= PROBLEM STATEMENT =
Output the data in full and exactly as presented.

▬▬▬▬▬▬

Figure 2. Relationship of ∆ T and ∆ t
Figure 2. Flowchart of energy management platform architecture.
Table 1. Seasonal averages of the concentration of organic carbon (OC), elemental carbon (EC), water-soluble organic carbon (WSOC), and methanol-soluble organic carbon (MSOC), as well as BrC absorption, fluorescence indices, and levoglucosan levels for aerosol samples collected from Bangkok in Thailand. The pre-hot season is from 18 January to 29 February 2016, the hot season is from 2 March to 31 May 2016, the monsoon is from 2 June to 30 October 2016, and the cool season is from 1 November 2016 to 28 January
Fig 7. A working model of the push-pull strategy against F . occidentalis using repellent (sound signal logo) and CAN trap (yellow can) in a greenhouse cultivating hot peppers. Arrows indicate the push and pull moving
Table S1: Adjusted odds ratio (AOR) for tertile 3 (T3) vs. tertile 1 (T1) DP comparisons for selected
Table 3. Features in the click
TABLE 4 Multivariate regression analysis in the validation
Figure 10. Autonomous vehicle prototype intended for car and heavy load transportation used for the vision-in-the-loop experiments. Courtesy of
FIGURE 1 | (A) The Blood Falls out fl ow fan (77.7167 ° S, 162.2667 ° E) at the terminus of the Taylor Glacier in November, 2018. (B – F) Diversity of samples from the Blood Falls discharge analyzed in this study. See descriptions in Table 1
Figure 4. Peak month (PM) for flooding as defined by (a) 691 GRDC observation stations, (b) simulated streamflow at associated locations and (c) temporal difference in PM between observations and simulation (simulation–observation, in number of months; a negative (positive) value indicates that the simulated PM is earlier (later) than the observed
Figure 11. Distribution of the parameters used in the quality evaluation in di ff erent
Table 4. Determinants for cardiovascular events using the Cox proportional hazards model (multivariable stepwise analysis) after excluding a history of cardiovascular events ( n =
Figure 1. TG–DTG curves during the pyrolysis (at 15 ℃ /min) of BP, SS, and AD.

▬▬▬▬▬▬

= WRITTEN ANSWER =
Figure 2. Relationship of ∆ T and ∆ t
Figure 2. Flowchart of energy management platform architecture.
Table 1. Seasonal averages of the concentration of organic carbon (OC), elemental carbon (EC), water-soluble organic carbon (WSOC), and methanol-soluble organic carbon (MSOC), as well as BrC absorption, fluorescence indices, and levoglucosan levels for aerosol samples collected from Bangkok in Thailand. The pre-hot season is from 18 January to 29 February 2016, the hot season is from 2 March to 31 May 2016, the monsoon is from 2 June to 30 October 2016, and the cool season is from 1 November 2016 to 28 January
Fig 7. A working model of the push-pull strategy against F . occidentalis using repellent (sound signal logo) and CAN trap (yellow can) in a greenhouse cultivating hot peppers. Arrows indicate the push and pull moving
Table S1: Adjusted odds ratio (AOR) for tertile 3 (T3) vs. tertile 1 (T1) DP comparisons for selected
Table 3. Features in the click
TABLE 4 Multivariate regression analysis in the validation
Figure 10. Autonomous vehicle prototype intended for car and heavy load transportation used for the vision-in-the-loop experiments. Courtesy of
FIGURE 1 | (A) The Blood Falls out fl ow fan (77.7167 ° S, 162.2667 ° E) at the terminus of the Taylor Glacier in November, 2018. (B – F) Diversity of samples from the Blood Falls discharge analyzed in this study. See descriptions in Table 1
Figure 4. Peak month (PM) for flooding as defined by (a) 691 GRDC observation stations, (b) simulated streamflow at associated locations and (c) temporal difference in PM between observations and simulation (simulation–observation, in number of months; a negative (positive) value indicates that the simulated PM is earlier (later) than the observed
Figure 11. Distribution of the parameters used in the quality evaluation in di ff erent
Table 4. Determinants for cardiovascular events using the Cox proportional hazards model (multivariable stepwise analysis) after excluding a history of cardiovascular events ( n =
Figure 1. TG–DTG curves during the pyrolysis (at 15 ℃ /min) of BP, SS, and AD.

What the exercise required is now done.